Here’s a big story, and the meta-story behind it:
The Collapse of Print Advertising in 1 Graph, Derek Thompson via The Atlantic
Print newspaper ads have fallen by two-thirds from $60 billion in the late-1990s to $20 billion in 2011.
[…]
Don’t just blame the bloggers. For decades, newspapers relied on a simple cross-subsidy to pay for their coverage. You can’t make much money advertising against A1 stories like bombings in Afghanistan and school shootings and deficit reduction. Those stories are the door through which readers walk to find stories that can take the ads: the car section, the style section, the travel section, and the classifieds. But ad dollars started flowing to websites that gave people their car, style, travel, or classifieds directly. So did the readers. And down went print.
The decline is stunning. “Last year’s ad revenues of about $21 billion were less than half of the $46 billion spent just four years ago in 2007, and less than one-third of the $64 billion spent in 2000,” Mark Perry writes. In the next few years — and hopefully, in the next few decades (I like print!) — we’ll see papers and magazines continue to invest in their websites and find advertising and pricing models that support journalism independently. Otherwise, one hopes that rich people continue to be fond of paying for the production of great writing on bundles of ink and paper.

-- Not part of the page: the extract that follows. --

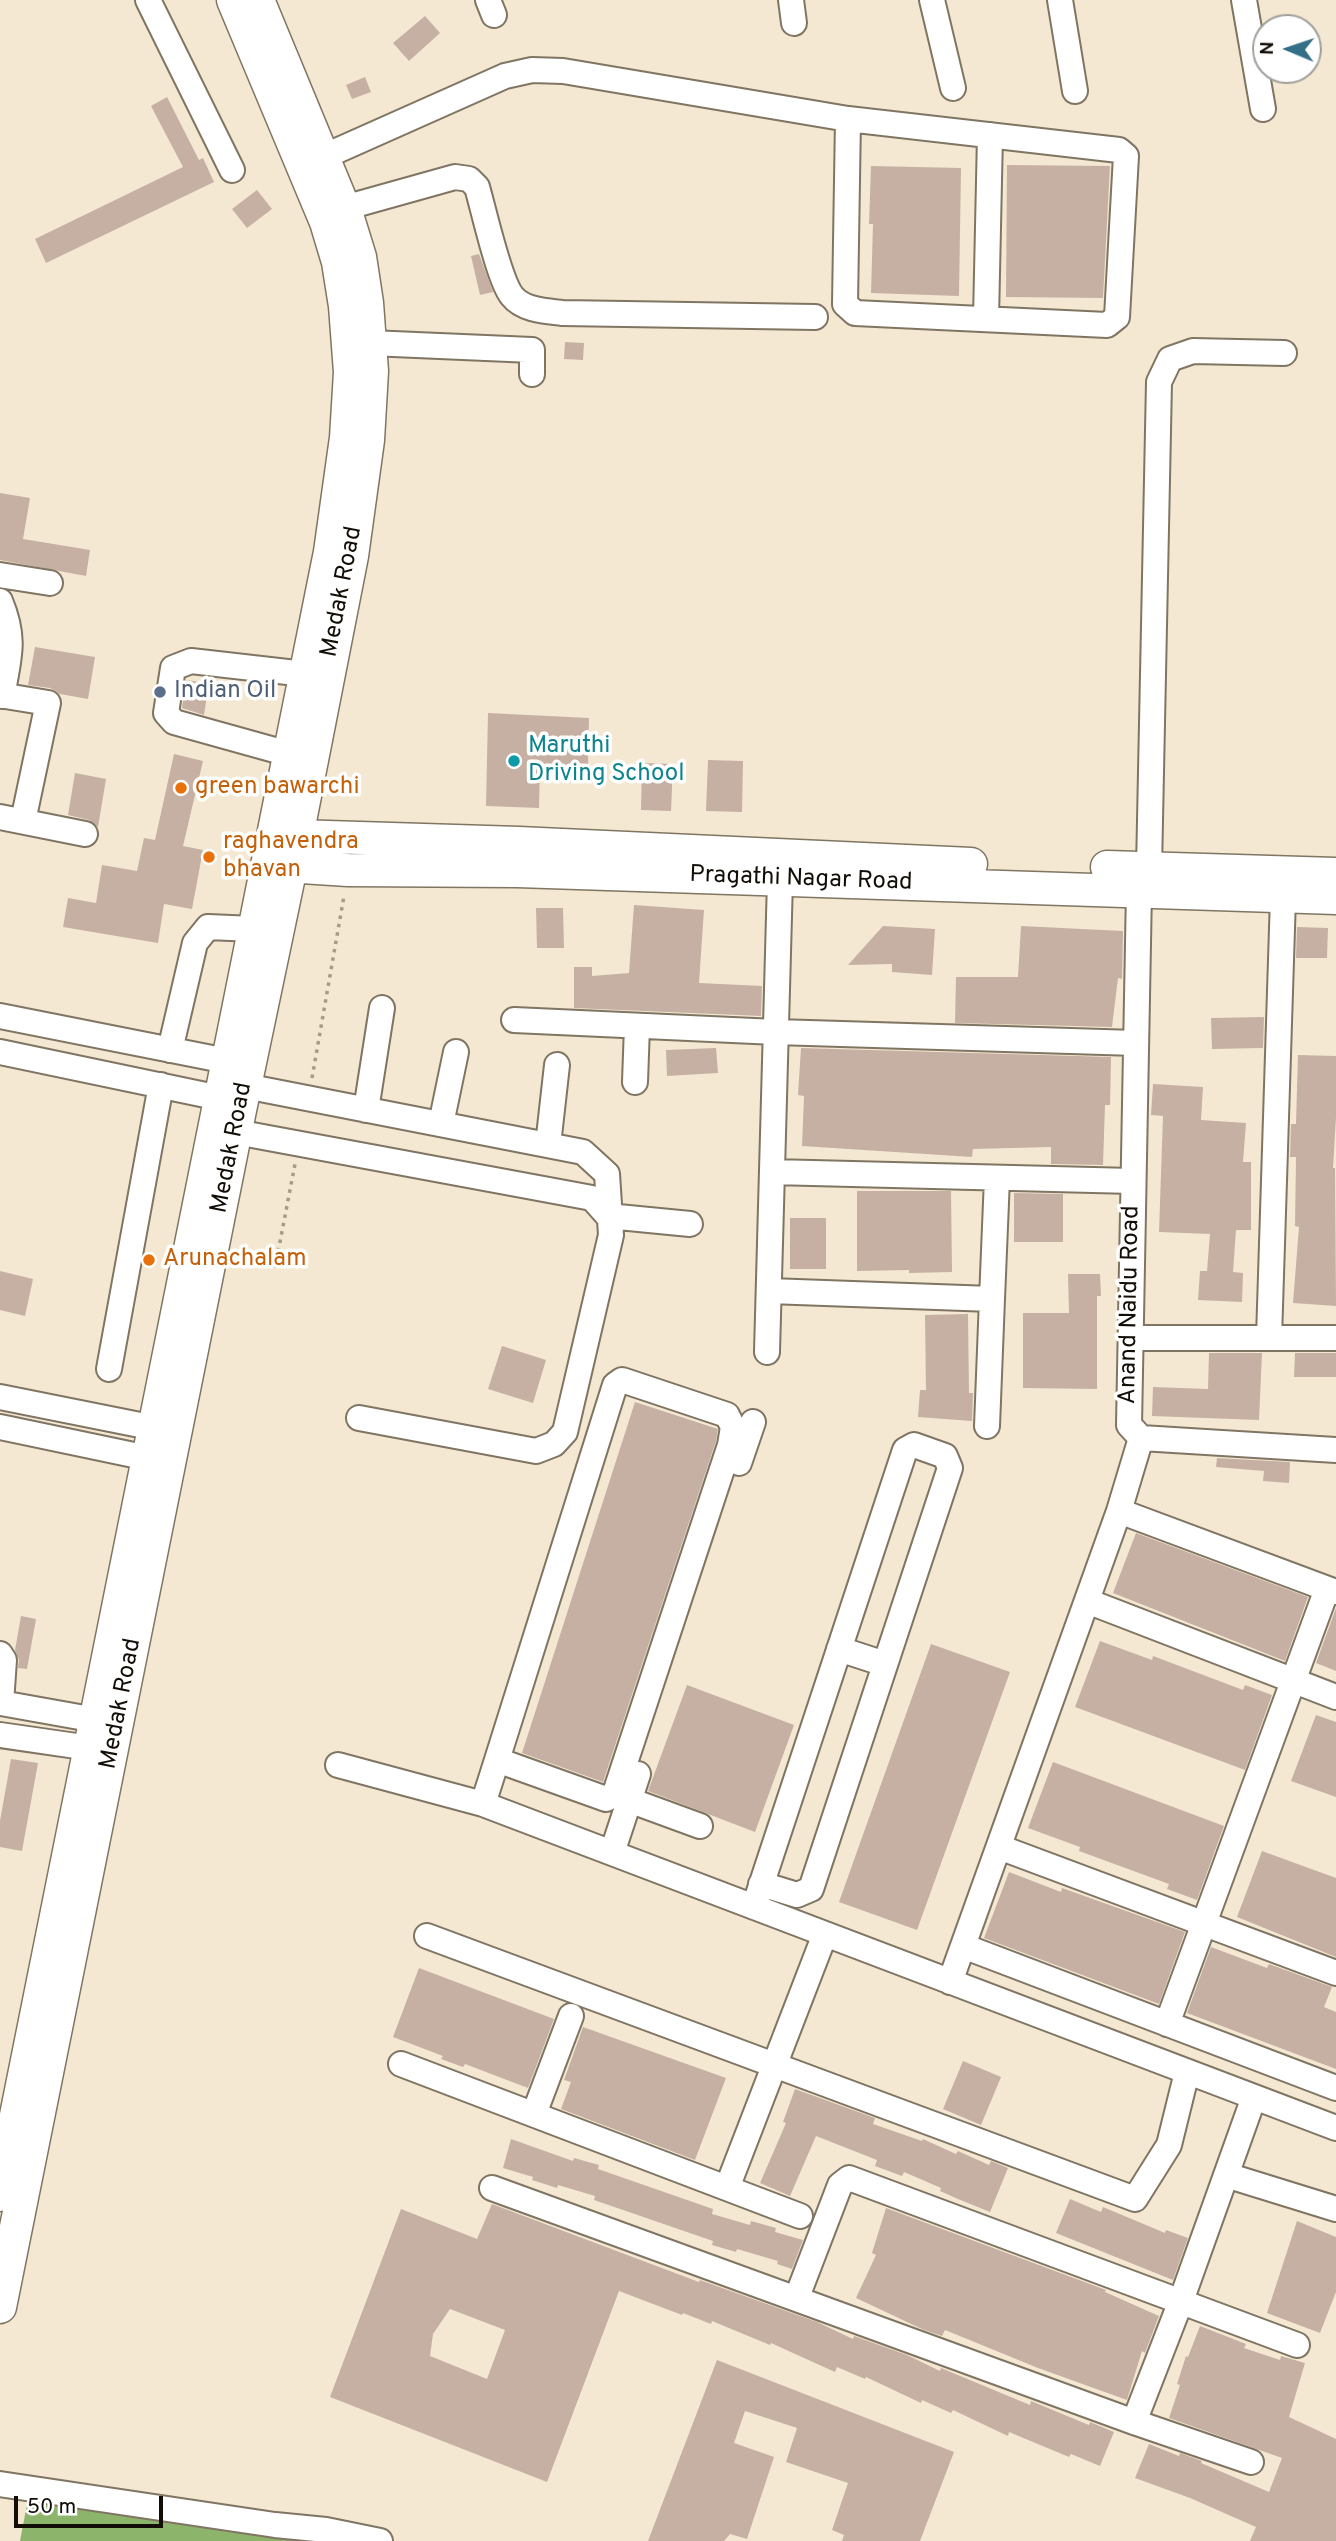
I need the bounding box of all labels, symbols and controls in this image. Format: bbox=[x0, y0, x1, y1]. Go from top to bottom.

I don’t think there is any business model that will prop up print newspapers as we know them. As media is being exploded into a thousand bits, the 20th century model of newspaper journalism is increasingly obsolete. Something else will come along, some sort of networked journalism.
Consider the way I read about this graphic: I saw a piece in my Tumblr stream by Futureamb, quoting a fragment of a Business Insider piece by Henry Blodget, where Futureamb actually didn’t add even a comment, but was curator zero for me. I then looked at the Blodget piece: he had a few things to add, but wasn’t the originator of the graph. The trail led to Derek Thompson at the Atlantic, who was citing Mark Perry’s graphing of data from the Newspaper Association of America. Derek added real value, and an extra graph:

Wow! The Wall Street Journal is a singular institution since the majority of its subscribers are businesses, not individuals. All the other major US papers are falling like stones.
And now, I am adding my 2¢, which is likely how you are seeing this.
My point is that this trail of interactions is how we are increasingly experiencing the ‘news’, and it jumps from place to place, outside the boundaries of the newspapers officially publishing this bits of the ‘story’. Newspapers are built top-down — that’s how most businesses are oriented — but that’s doesn’t match the way that information transfer works in a networked world.
The social object — the information embedded in these graphs — is handed around, from curator to curator, each adding something, taking away, looking at it from a different angle. It’s additive and subtractive, kind of like Wikipedia, but distributed across a bunch of independent, cooperative posts instead of embodied in a consolidated Wikipedia entry.
We need new social technologies — a step past today’s curation tools — to support this new sprawling, liquid media world. That’s what how we’ll experience news in the near future.
I am betting that newspapers will fail to make a painless transition to a new business structure before hitting the bottom, and fracturing into a millions pieces. After that crash, some of those pieces might begin to create a new networked, post-journalism model of news organization, one that doesn’t have papers in it.